### Exercise
All lines holding the word "AddressWidth" in the listing below need to be copied.

** Information supplied follows **

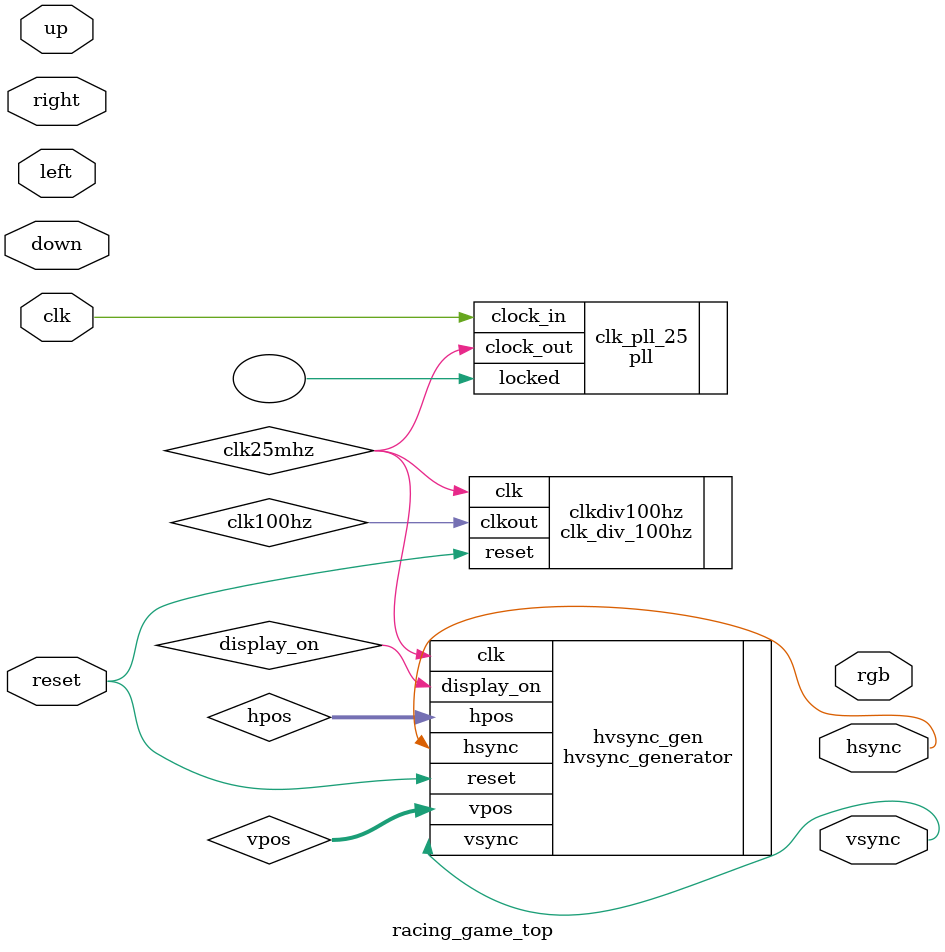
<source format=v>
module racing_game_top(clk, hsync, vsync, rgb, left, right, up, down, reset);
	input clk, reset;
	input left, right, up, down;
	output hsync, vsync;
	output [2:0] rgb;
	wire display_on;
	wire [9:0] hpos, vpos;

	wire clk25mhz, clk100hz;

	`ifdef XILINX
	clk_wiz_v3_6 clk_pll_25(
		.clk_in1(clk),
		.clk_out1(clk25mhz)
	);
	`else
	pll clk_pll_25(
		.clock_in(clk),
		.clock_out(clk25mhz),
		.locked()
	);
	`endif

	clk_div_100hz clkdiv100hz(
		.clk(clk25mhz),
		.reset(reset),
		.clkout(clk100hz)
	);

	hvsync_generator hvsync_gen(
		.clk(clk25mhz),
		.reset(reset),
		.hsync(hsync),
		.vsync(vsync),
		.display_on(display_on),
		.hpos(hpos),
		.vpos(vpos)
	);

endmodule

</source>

** End of Information supplied **
** Information supplied follows **

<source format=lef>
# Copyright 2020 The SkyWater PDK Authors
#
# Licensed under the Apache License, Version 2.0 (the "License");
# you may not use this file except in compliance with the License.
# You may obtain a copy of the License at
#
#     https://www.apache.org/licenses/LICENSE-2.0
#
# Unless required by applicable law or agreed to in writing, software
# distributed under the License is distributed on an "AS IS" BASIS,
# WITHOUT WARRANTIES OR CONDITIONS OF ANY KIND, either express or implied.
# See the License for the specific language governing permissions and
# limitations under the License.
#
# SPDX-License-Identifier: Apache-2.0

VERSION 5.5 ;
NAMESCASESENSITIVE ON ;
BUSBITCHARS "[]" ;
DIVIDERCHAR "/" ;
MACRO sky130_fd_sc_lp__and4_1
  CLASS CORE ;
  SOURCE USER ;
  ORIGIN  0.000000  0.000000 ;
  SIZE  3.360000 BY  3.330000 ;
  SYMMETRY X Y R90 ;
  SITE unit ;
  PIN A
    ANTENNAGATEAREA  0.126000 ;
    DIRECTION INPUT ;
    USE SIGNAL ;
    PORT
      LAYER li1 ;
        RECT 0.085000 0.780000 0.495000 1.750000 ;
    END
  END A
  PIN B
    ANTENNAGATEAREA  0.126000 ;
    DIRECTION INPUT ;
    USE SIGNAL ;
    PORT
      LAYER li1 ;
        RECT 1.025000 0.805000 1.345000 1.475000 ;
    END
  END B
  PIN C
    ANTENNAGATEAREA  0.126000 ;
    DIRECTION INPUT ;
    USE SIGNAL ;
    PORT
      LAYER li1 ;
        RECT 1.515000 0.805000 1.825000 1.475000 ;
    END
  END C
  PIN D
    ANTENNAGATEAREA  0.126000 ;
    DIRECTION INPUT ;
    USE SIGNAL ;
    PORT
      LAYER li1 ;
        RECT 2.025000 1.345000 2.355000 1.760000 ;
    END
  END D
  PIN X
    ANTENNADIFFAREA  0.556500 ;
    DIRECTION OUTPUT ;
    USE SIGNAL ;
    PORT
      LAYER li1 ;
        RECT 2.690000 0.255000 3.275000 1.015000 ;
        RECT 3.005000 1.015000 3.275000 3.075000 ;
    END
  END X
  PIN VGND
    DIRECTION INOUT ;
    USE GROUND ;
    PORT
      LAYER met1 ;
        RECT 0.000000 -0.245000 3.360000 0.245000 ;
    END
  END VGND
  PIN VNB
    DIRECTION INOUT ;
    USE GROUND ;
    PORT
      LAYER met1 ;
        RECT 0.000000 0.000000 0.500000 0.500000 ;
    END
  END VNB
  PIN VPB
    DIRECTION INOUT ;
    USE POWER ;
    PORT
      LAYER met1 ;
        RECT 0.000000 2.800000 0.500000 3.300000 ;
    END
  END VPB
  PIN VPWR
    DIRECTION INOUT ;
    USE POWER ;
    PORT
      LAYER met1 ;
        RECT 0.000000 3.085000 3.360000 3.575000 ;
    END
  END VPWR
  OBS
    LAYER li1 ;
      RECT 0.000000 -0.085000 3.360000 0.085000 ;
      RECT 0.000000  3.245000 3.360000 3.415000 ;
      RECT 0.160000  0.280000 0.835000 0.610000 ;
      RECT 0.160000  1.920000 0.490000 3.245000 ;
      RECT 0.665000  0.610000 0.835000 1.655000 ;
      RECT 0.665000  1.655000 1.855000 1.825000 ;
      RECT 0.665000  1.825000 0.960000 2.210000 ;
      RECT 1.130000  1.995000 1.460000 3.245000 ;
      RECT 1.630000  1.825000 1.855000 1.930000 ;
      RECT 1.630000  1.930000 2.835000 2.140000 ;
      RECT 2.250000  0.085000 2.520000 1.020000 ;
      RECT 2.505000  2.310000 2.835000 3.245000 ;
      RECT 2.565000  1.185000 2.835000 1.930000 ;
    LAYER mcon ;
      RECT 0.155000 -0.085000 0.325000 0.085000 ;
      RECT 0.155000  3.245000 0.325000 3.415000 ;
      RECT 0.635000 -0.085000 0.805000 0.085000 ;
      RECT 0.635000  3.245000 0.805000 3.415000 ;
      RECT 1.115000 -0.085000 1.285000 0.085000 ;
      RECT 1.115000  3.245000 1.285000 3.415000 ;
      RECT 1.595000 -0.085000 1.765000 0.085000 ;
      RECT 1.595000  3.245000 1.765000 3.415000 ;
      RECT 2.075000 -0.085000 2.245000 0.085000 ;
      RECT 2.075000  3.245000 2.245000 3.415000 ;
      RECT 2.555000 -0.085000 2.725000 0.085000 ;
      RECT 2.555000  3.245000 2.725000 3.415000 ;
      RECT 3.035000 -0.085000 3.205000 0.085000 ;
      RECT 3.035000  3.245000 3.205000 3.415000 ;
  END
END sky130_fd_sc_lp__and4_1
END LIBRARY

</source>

** End of Information supplied **
** Information supplied follows **

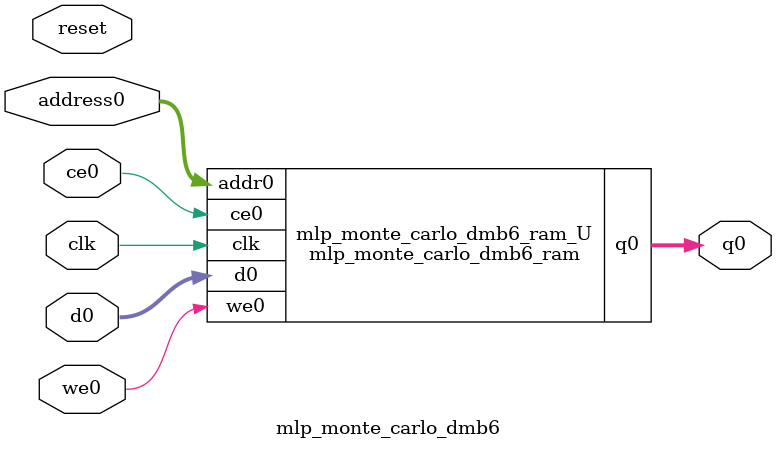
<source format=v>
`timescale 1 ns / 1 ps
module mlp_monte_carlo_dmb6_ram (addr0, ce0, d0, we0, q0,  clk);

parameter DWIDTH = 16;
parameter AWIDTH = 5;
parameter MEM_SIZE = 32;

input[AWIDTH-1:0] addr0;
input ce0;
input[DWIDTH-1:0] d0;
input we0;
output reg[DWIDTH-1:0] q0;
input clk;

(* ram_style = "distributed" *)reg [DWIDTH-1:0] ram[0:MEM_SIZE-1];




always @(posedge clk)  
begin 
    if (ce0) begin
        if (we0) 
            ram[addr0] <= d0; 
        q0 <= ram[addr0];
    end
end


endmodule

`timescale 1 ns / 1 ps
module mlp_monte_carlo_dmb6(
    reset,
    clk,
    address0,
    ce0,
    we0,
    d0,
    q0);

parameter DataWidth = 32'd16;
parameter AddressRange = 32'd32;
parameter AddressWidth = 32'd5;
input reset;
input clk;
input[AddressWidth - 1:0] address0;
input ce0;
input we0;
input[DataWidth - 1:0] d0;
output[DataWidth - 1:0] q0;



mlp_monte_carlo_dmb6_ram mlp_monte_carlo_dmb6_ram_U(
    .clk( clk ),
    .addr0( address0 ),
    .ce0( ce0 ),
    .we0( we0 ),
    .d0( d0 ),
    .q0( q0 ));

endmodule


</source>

** End of Information supplied **

### Response for this exercise
parameter AddressWidth = 32'd5;
input[AddressWidth - 1:0] address0;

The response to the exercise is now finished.